Fort Ellis, Montana was a United States Army fort established on August 27, 1867, east of present-day Bozeman, Montana. Built by Captain R. S. LaMotte and three companies of the 13th U.S. Infantry, its purpose was to protect the miners and settlers moving into or traveling through the Gallatin Valley. It was named for Colonel Augustus van Horne Ellis who was killed in 1863 at the Battle of Gettysburg, Pennsylvania, during the Civil War. Nearby Fort Elizabeth Meagher was abandoned after Fort Ellis was built.
Troops from the fort participated in many major campaigns of the Indian Wars. In January 1870, Major Eugene M. Baker led troops of the Second Cavalry against the Piegan tribe, culminating in the Marias Massacre.

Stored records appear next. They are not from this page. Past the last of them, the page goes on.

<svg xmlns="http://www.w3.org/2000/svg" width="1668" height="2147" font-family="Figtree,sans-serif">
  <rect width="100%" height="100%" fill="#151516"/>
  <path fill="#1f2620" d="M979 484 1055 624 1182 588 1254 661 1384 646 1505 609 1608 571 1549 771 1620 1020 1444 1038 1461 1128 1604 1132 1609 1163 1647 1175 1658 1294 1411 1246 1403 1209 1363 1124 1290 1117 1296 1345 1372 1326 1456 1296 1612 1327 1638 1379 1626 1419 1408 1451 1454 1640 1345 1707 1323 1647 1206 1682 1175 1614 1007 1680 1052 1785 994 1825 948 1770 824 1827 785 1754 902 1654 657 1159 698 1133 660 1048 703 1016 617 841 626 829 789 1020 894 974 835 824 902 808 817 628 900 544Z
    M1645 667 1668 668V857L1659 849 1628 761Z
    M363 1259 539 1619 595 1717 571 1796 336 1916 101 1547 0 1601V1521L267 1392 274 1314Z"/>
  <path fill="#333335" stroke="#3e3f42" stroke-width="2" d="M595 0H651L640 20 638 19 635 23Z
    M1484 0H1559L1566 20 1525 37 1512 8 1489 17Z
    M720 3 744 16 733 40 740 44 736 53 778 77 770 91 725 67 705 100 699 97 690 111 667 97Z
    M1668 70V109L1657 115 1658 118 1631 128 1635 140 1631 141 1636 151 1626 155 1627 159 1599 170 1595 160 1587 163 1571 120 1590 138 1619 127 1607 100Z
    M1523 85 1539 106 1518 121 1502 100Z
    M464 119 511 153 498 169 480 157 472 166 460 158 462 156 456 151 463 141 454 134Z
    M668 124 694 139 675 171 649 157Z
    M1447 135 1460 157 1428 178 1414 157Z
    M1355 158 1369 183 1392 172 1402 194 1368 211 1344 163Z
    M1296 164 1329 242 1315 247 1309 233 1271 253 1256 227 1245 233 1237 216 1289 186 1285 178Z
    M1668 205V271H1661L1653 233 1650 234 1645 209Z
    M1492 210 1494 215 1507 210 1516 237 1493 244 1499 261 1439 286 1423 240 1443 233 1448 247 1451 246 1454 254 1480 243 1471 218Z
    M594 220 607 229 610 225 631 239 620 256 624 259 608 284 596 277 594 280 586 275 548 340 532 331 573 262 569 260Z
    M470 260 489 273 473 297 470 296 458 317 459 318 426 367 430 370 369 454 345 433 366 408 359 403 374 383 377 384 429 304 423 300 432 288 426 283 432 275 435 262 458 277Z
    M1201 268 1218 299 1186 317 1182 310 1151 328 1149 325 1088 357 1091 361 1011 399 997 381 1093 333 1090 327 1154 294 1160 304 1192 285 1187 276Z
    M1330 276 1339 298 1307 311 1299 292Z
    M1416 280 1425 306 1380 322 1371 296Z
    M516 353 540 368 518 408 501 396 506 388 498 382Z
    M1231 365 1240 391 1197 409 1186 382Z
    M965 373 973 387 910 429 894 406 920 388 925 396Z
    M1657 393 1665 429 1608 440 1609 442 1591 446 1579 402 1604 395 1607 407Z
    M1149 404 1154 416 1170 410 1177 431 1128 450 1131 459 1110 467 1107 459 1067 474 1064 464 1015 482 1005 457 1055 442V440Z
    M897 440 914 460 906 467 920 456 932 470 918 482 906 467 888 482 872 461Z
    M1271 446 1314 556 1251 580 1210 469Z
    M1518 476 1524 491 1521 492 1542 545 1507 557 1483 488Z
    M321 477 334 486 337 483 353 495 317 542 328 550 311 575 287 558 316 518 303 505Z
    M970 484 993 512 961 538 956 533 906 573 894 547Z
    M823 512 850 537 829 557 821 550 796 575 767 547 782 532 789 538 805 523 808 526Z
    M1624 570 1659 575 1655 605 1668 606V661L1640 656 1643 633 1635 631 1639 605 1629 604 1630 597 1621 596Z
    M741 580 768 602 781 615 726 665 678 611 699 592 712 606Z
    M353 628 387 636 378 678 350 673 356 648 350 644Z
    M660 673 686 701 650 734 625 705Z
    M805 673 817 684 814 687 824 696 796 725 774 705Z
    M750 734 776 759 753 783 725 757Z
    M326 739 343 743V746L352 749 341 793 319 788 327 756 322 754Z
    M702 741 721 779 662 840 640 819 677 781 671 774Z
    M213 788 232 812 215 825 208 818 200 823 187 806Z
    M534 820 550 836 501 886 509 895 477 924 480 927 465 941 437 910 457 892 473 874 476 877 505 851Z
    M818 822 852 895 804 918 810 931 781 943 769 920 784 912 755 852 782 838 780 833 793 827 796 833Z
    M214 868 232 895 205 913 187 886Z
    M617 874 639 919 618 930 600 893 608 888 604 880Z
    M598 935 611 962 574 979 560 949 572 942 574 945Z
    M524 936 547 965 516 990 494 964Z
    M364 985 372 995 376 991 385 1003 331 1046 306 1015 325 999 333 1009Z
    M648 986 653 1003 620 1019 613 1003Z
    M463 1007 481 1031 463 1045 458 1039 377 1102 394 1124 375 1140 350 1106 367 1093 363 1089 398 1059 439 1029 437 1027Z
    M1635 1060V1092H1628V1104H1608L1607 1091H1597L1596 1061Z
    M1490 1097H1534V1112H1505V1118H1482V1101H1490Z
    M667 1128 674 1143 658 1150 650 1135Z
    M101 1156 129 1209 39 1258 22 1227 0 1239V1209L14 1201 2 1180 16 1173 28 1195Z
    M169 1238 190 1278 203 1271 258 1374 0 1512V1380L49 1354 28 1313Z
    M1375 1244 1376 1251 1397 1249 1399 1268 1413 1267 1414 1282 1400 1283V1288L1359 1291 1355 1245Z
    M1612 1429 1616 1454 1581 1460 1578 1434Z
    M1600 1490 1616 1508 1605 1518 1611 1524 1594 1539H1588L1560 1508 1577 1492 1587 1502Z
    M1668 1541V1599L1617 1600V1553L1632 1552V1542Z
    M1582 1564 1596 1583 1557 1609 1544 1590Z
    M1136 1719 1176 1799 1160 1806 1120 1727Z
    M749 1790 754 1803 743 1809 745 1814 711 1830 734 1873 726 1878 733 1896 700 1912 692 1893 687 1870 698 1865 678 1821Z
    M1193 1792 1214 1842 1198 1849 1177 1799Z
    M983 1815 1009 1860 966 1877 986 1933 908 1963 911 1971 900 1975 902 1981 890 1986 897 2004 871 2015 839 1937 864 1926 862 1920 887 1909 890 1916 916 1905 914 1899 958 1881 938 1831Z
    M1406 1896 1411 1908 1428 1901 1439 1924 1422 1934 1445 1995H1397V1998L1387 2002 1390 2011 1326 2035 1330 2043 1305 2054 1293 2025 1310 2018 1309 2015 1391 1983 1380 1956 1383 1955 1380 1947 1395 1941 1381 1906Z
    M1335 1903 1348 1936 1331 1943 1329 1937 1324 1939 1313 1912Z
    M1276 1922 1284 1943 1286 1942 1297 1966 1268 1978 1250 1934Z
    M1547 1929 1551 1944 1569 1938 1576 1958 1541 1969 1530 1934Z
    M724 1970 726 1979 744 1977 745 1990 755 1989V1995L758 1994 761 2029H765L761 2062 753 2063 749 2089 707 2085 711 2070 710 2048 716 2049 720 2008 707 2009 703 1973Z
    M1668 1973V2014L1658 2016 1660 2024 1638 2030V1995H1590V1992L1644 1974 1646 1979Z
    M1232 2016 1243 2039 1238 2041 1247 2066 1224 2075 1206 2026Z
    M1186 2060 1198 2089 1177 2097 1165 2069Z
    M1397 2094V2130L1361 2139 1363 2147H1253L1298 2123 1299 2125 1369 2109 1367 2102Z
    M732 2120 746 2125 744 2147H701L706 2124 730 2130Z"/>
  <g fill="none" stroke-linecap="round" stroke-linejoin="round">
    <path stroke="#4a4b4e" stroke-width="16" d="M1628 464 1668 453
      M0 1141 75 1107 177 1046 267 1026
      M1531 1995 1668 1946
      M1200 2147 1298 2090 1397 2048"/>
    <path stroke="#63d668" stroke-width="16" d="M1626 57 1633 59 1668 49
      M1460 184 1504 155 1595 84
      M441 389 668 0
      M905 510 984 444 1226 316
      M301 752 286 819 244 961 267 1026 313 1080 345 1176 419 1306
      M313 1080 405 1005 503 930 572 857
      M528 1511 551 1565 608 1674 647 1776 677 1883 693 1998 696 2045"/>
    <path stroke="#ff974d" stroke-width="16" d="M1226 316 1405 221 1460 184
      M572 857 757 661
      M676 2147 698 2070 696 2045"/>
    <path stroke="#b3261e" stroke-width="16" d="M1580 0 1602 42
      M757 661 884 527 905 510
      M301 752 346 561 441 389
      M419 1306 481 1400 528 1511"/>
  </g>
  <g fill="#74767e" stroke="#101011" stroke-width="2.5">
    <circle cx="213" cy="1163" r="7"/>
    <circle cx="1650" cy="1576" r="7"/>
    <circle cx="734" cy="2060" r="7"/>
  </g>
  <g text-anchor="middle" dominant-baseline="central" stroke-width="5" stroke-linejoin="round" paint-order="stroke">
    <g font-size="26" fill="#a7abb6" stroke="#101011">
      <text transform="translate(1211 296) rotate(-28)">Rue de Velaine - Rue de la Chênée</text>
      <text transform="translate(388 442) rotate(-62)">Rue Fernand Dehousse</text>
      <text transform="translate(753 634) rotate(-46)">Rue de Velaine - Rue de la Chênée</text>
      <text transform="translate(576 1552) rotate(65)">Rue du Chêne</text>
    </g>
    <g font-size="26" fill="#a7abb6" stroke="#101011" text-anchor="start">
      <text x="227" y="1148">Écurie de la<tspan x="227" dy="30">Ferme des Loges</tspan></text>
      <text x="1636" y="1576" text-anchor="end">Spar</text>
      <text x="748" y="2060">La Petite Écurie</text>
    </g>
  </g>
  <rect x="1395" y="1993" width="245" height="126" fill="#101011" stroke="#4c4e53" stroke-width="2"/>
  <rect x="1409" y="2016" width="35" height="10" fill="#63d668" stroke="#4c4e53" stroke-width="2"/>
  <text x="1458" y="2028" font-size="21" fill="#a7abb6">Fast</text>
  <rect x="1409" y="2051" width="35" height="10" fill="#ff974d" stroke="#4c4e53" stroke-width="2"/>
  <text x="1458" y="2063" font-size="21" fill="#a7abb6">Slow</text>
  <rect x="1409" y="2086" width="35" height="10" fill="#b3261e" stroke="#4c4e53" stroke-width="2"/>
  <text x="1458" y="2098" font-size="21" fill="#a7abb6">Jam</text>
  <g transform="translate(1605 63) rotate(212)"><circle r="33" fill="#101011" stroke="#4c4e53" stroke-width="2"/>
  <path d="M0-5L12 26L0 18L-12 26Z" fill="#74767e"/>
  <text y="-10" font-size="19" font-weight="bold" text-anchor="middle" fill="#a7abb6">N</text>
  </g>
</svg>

The fort figured in prominently in the 1876-81 Sioux campaigns; it was the base at which Colonel John Gibbon, operating out of Fort Shaw, Montana, acquired additional troops in 1876 before proceeding eastward in the ill-fated operation that ended in the Custer disaster at the Battle of the Little Bighorn. Gibbon also led Fort Ellis troops in the Battle of the Big Hole, Montana, in 1877. Troops from Fort Ellis also participated in the Nez Perce War in 1877.
The fort was closed in 1886.
After decommissioning, the parade ground was used by the Montana Militia for some time, and in 1924 many of the fort’s buildings remained. However, today only the two-story house that was the Commanding Officer’s quarters continues to stand. Renovated today, the building is occupied by the Agricultural Experimental Station operated by Montana State University. A commemorative monument is located just off I-90 in Gallatin County, about 3 1/2 miles east of Bozeman.